« Voici le deuxième volet concernant la lettre D de mon dictionnaire des arts martiaux. J’ai choisi le mot «dojo ». Comment pouvait-il en être différemment, dans la mesure où il s’agit de lieux où j’ai du passer le plus de temps ? Dans cette série d’articles consacrés à cette quatrième lettre de l’alphabet, j’évoque ceux qui, par leur histoire et la puissance émotionnelle qu’ils ont exercé sur moi, ont marqué pour toujours ma mémoire.
Aujourd’hui, c’est du « Central » dont il est question.
Nous sommes au tout début des années 1970, les entraînements de l’équipe de France de judo sont loin de bénéficier des infrastructures actuelles ; les judokas de l’élite s’entraînent principalement dans leur club respectif et quelques rassemblements se font dans le tout petit dojo de ce qui s’appelait l’INS (Institut nationale des sports) avant de devenir l’INSEP (Institut nationale du sport, de l’expertise et de la performance). Sous la direction d’Henri Courtine le judo français prend un nouvel envol. Parmi les mesures indispensables il fallait mettre à la disposition des champions – et futurs champions – un « site » qui permettrait de les rassembler régulièrement pour des entraînements à la hauteur des ambitions nationales.
Dans le Xème arrondissement de Paris un très vaste local appelé « Le Central » était disponible. Cet endroit, fermé en 1968, avait ouvert ses portes au début des années 1920 ; un ancien hangar avait été transformé en salle de sports. Ce sont principalement des cours et des combats de boxe anglaise qui s’y déroulaient. Il y eut ensuite l’époque du catch, avec des combats mémorables durant lesquelles « l’Ange Blanc » terrassait le « Bourreau de Béthune », ou le « Boucher de la Villette », tout un programme !

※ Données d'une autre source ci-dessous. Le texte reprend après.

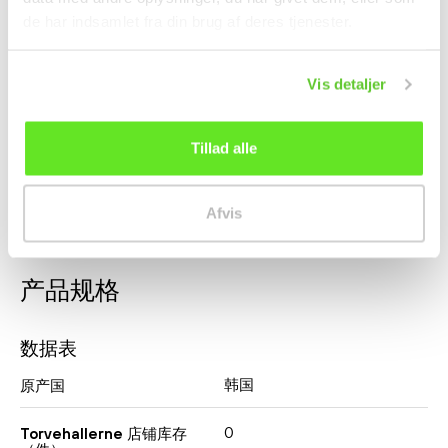
de har indsamlet fra din brug af deres tjenester.
Majssirup 700g Chung
Mochi Bubble Milk Tea
Jung One
210g Taiwan Dessert
Vis detaljer
调料
零食
kr38.00
kr32.00
Tillad alle
Afvis
产品规格
数据表
韩国
原产国
0
Torvehallerne 店铺库存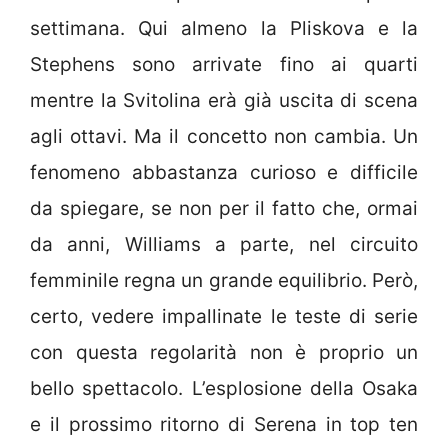
settimana. Qui almeno la Pliskova e la
Stephens sono arrivate fino ai quarti
mentre la Svitolina erà già uscita di scena
agli ottavi. Ma il concetto non cambia. Un
fenomeno abbastanza curioso e difficile
da spiegare, se non per il fatto che, ormai
da anni, Williams a parte, nel circuito
femminile regna un grande equilibrio. Però,
certo, vedere impallinate le teste di serie
con questa regolarità non è proprio un
bello spettacolo. L’esplosione della Osaka
e il prossimo ritorno di Serena in top ten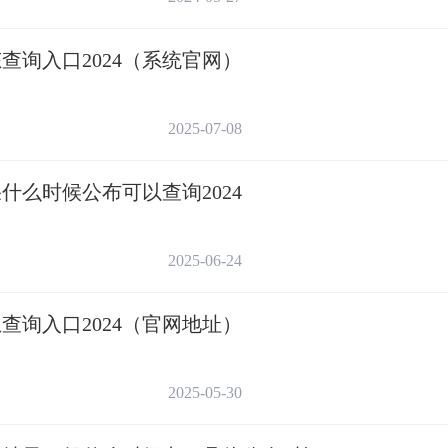
7月12日16:30
查询入口2024（系统官网）
7月13日8:30
2025-07-08
7月13日11:00
7月13日14:30
什么时候公布可以查询2024
7月13日16:30
2025-06-24
月14日上午
查询入口2024（官网地址）
投档 7月14日14:00
2025-05-30
录取 7月14日17:00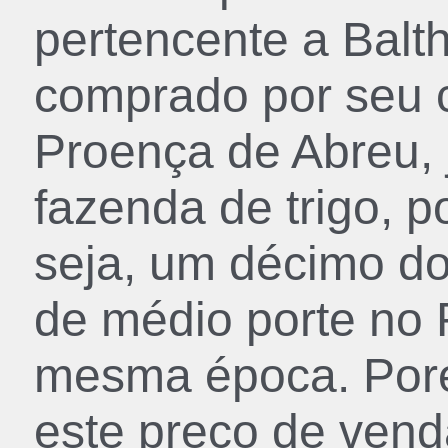
pertencente a Balt
comprado por seu 
Proença de Abreu,
fazenda de trigo, 
seja, um décimo d
de médio porte no 
mesma época. Poré
este preço de vend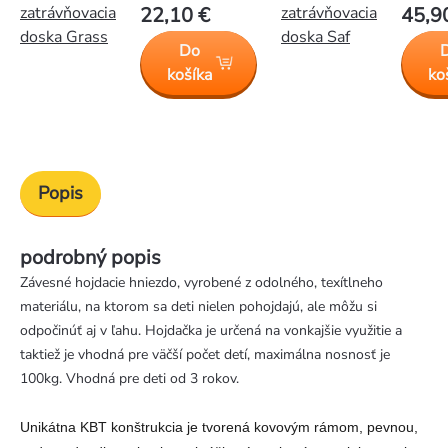
zatrávňovacia
zatrávňovacia
22,10 €
45,9
doska Grass
doska Saf
Do
košíka
ko
Popis
podrobný popis
Závesné hojdacie hniezdo, vyrobené z odolného, texítlneho
materiálu, na ktorom sa deti nielen pohojdajú, ale môžu si
odpočinúť aj v ľahu. Hojdačka je určená na vonkajšie využitie a
taktiež je vhodná pre väčší počet detí, maximálna nosnosť je
100kg. Vhodná pre deti od 3 rokov.
Unikátna KBT konštrukcia je tvorená kovovým rámom, pevnou,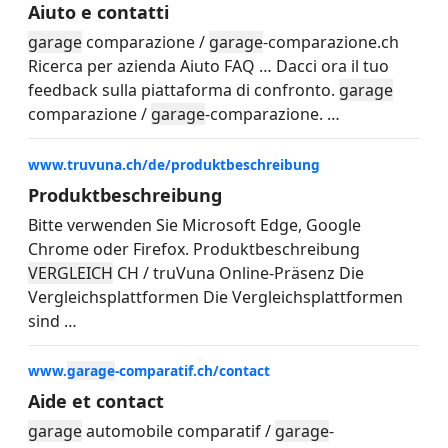
Aiuto e contatti
garage
comparazione /
garage
-comparazione.ch
Ricerca per azienda Aiuto FAQ
…
Dacci ora il tuo
feedback sulla piattaforma di confronto.
garage
comparazione /
garage
-comparazione.
…
www.truvuna.ch/de/produktbeschreibung
Produktbeschreibung
Bitte verwenden Sie Microsoft Edge, Google
Chrome oder Firefox. Produktbeschreibung
VERGLEICH
CH / truVuna Online-Präsenz Die
Vergleichsplattformen Die Vergleichsplattformen
sind
…
www.
garage
-comparatif.ch/contact
Aide et contact
garage
automobile comparatif /
garage
-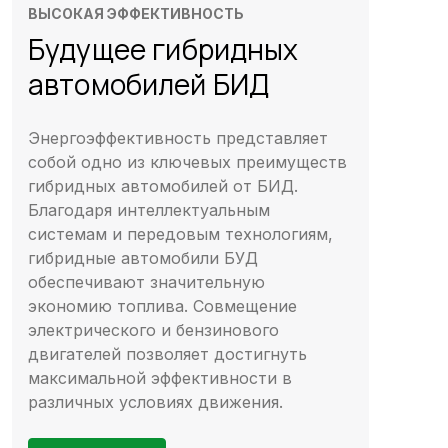
ВЫСОКАЯ ЭФФЕКТИВНОСТЬ
Будущее гибридных
автомобилей БИД
Энергоэффективность представляет
собой одно из ключевых преимуществ
гибридных автомобилей от БИД.
Благодаря интеллектуальным
системам и передовым технологиям,
гибридные автомобили БУД
обеспечивают значительную
экономию топлива. Совмещение
электрического и бензинового
двигателей позволяет достигнуть
максимальной эффективности в
различных условиях движения.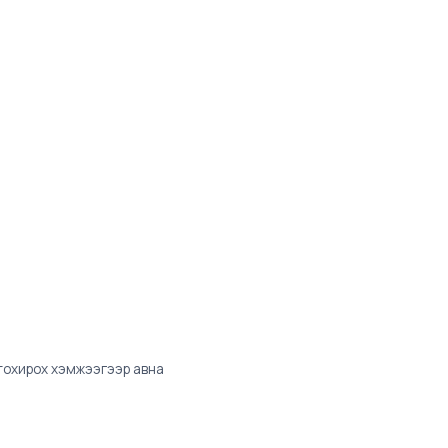
 тохирох хэмжээгээр авна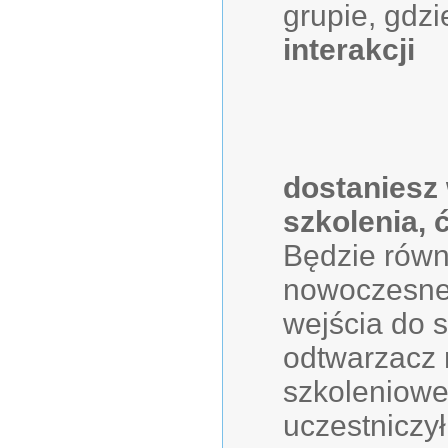
grupie, gdz
interakcji
dostaniesz 
szkolenia, 
Będzie równ
nowoczesnej
wejścia do 
odtwarzacz 
szkoleniowe,
uczestniczył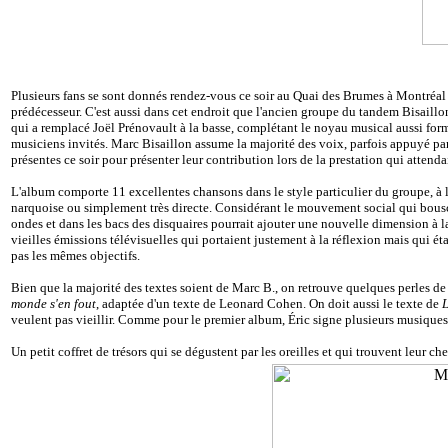
Plusieurs fans se sont donnés rendez-vous ce soir au Quai des Brumes à Montréal
prédécesseur. C'est aussi dans cet endroit que l'ancien groupe du tandem Bisaill
qui a remplacé Joël Prénovault à la basse, complétant le noyau musical aussi for
musiciens invités. Marc Bisaillon assume la majorité des voix, parfois appuyé par
présentes ce soir pour présenter leur contribution lors de la prestation qui attendai
L'album comporte 11 excellentes chansons dans le style particulier du groupe, à la
narquoise ou simplement très directe. Considérant le mouvement social qui bouscu
ondes et dans les bacs des disquaires pourrait ajouter une nouvelle dimension à la 
vieilles émissions télévisuelles qui portaient justement à la réflexion mais qui 
pas les mêmes objectifs.
Bien que la majorité des textes soient de Marc B., on retrouve quelques perles de 
monde s'en fout
, adaptée d'un texte de Leonard Cohen. On doit aussi le texte de
L
veulent pas vieillir. Comme pour le premier album, Éric signe plusieurs musiqu
Un petit coffret de trésors qui se dégustent par les oreilles et qui trouvent leur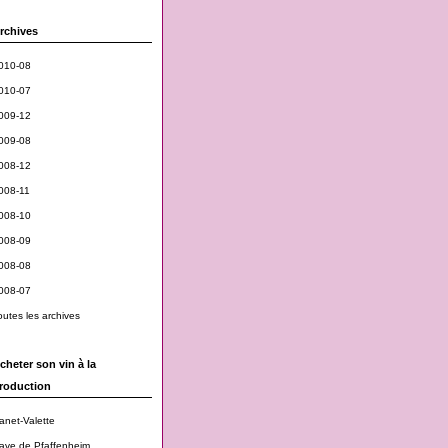
rchives
010-08
010-07
009-12
009-08
008-12
008-11
008-10
008-09
008-08
008-07
outes les archives
cheter son vin à la
roduction
anet-Valette
ave de Pfaffenheim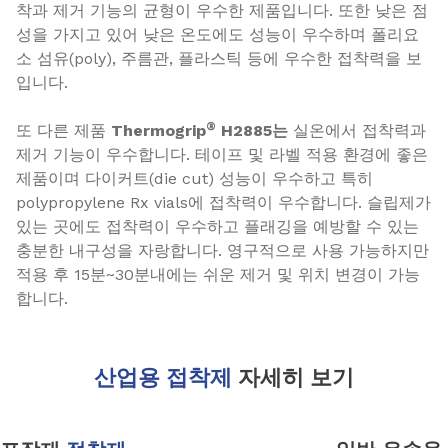
착과 제거 기능의 균형이 우수한 제품입니다. 또한 낮은 점
성을 가지고 있어 낮은 온도에도 성능이 우수하며 폴리요
소 섬유(
poly)
, 주름관, 플라스틱 등에 우수한 접착력을 보
입니다.
®
또 다른 제품
Thermogrip
H2885는
실온에서 접착력과
제거 기능이 우수합니다. 테이프 및 라벨 적용 환경에 좋은
제품이며 다이커트(die cut) 성능이 우수하고 특히
polypropylene Rx vials
에 접착력이 우수합니다. 슬립제가
있는 곳에도 접착력이 우수하고 플래깅을 예방할 수 있는
충분한 내구성을 자랑합니다. 영구적으로 사용 가능하지만
적용 후 15분~30분내에는 쉬운 제거 및 위치 변경이 가능
합니다.
산업용 접착제
자세히 보기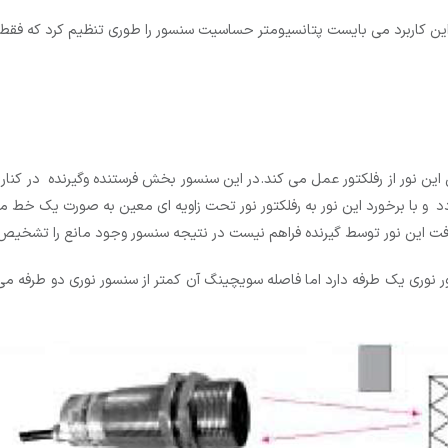
در این کاربرد می بایست پتانسیومتر حساسیت سنسور را طوری تنظیم کرد که
 این نور از رفلکتور عمل می کند.در این سنسور بخش فرستنده وگیرنده در ک
 و با برخورد این نور به رفلکتور نور تحت زاویه ای معین به صورت یک خط
دریافت این نور توسط گیرنده فراهم نیست در نتیجه سنسور وجود مانع را تشخ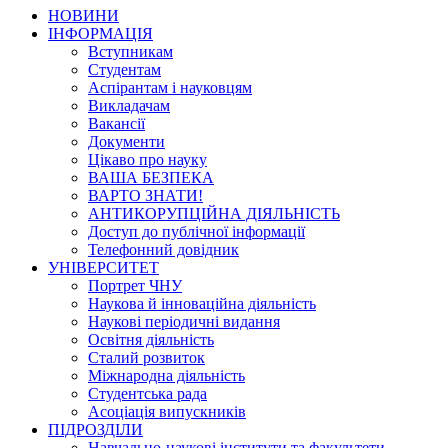
НОВИНИ
ІНФОРМАЦІЯ
Вступникам
Студентам
Аспірантам і науковцям
Викладачам
Вакансії
Документи
Цікаво про науку
ВАША БЕЗПЕКА
ВАРТО ЗНАТИ!
АНТИКОРУПЦІЙНА ДІЯЛЬНІСТЬ
Доступ до публічної інформації
Телефонний довідник
УНІВЕРСИТЕТ
Портрет ЧНУ
Наукова й інноваційна діяльність
Наукові періодичні видання
Освітня діяльність
Сталий розвиток
Міжнародна діяльність
Студентська рада
Асоціація випускників
ПІДРОЗДІЛИ
Навчально-наукові інститути та факультети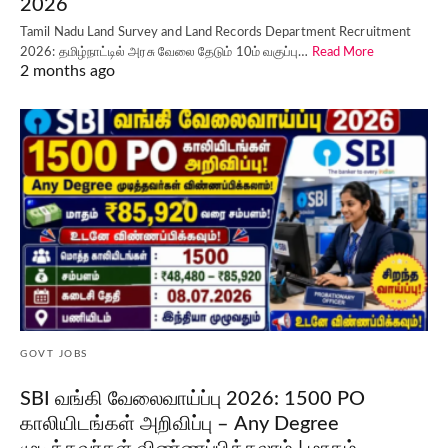
2026
Tamil Nadu Land Survey and Land Records Department Recruitment
2026: தமிழ்நாட்டில் அரசு வேலை தேடும் 10ம் வகுப்பு…
Read More
2 months ago
GOVT JOBS
SBI வங்கி வேலைவாய்ப்பு 2026: 1500 PO
காலியிடங்கள் அறிவிப்பு – Any Degree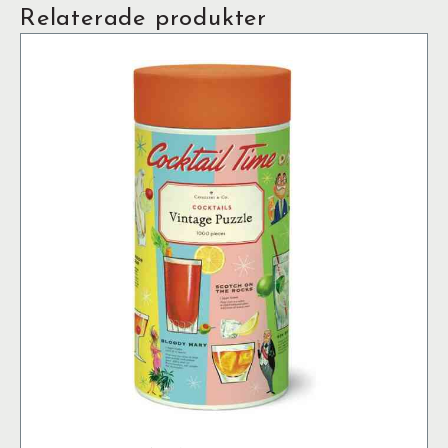
Relaterade produkter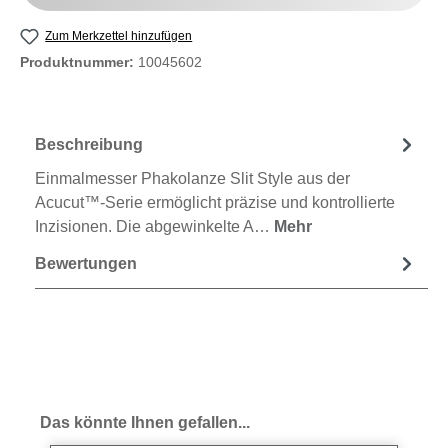
Zum Merkzettel hinzufügen
Produktnummer:
10045602
Beschreibung
Einmalmesser Phakolanze Slit Style aus der
Acucut™-Serie ermöglicht präzise und kontrollierte
Inzisionen. Die abgewinkelte A…
Mehr
Bewertungen
Produktgalerie überspringen
Das könnte Ihnen gefallen...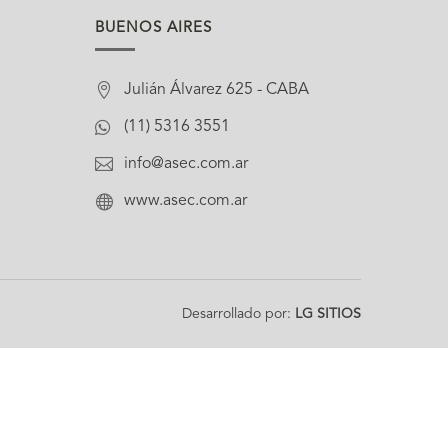
BUENOS AIRES

Julián Álvarez 625 - CABA

(11) 5316 3551

info@asec.com.ar

www.asec.com.ar
Desarrollado por:
LG SITIOS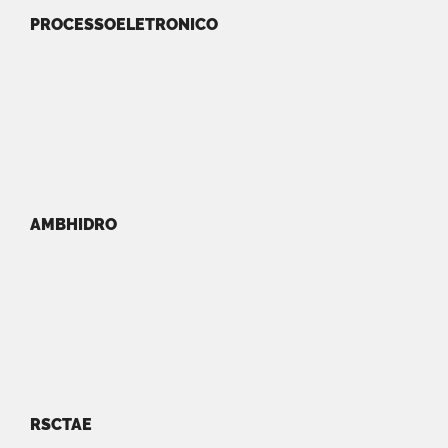
PROCESSOELETRONICO
AMBHIDRO
RSCTAE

Situé au 57 de la rue du Faubourg Saint-Denis dans un quartier populaire de Paris, qui ressemblait à celui de la Rue des Martyrs (se reporter à la première partie du dictionnaire consacré à la lettre D comme Dojo) le Central a donc été repris quelques mois après sa fermeture par la fédération de judo qui pouvait ainsi offrir aux membres de l’équipe nationale un lieu d’entraînement qui, par sa surface, correspondait aux attentes. L’expérience n’a pas duré très longtemps, jusqu’en 1975, je crois. Il était compliqué d’y accéder pour des raisons de circulation, de stationnement, et puis la vétusté du lieu imposait beaucoup d’entretien. Avant d’intégrer définitivement l’INSEP, les entraînements de l’équipe de France ont fait un crochet de quelques mois au Cercle Hoche dans le VIIIème arrondissement ; cette expérience ne s’est pas inscrite dans la durée.
Il n’y a pas que l’attachement que j’avais pour ce quartier populaire devenu maintenant très « bobo », qui anime mes souvenirs. A cette époque les entraînements de l’équipe nationale étaient ouverts à tous les licenciés à partir de la ceinture marron. Il y avait notamment une séance chaque mercredi soir durant laquelle pouvaient s’affronter des anonymes aux champions de l’époque qui s’appelaient Coche, Auffray, Rougé, Mounier, Brondani, Vial, Feist, Noris, Clément, et bien d’autres encore. Les meilleures équipes du Monde ont foulé ce tatami, un des premiers, si ce n’est le premier, a être monté sur ressorts ! D’éminentes personnalités (champions, experts, etc.) sont venues faire profiter, à des centaines de judokas, de leur expérience et de leurs connaissances.
Etant affecté au Bataillon de Joinville (basé à Fontainebleau, comme son nom ne l’indique pas) pendant mon service national, avec l’équipe militaire nous nous y rendions quatre fois par semaine. Autre avantage personnel, après mes douze mois d’armée, comme j’habitais un logement contigu au dojo de la rue des Martyrs, dans l’arrondissement voisin, je pouvais me rendre à pied aux entraînements ; pour un parisien, ce n’est pas négligeable. Cela me donnait l’occasion de traverser plusieurs fois par semaine une partie de ces deux arrondissements que j’appréciais. Et puis ce local chargé d’histoire avait une architecture impressionnante (qui ressemblait étrangement à celle du dojo de la Rue des Martyrs).
Enfin, et c’est quand même pour moi l’essentiel, j’y ai appris énormément et je m’y suis renforcé considérablement physiquement et mentalement.
Aujourd’hui, dans ce quartier en pleine mutation, c’est une école de théâtre qui occupe les lieux.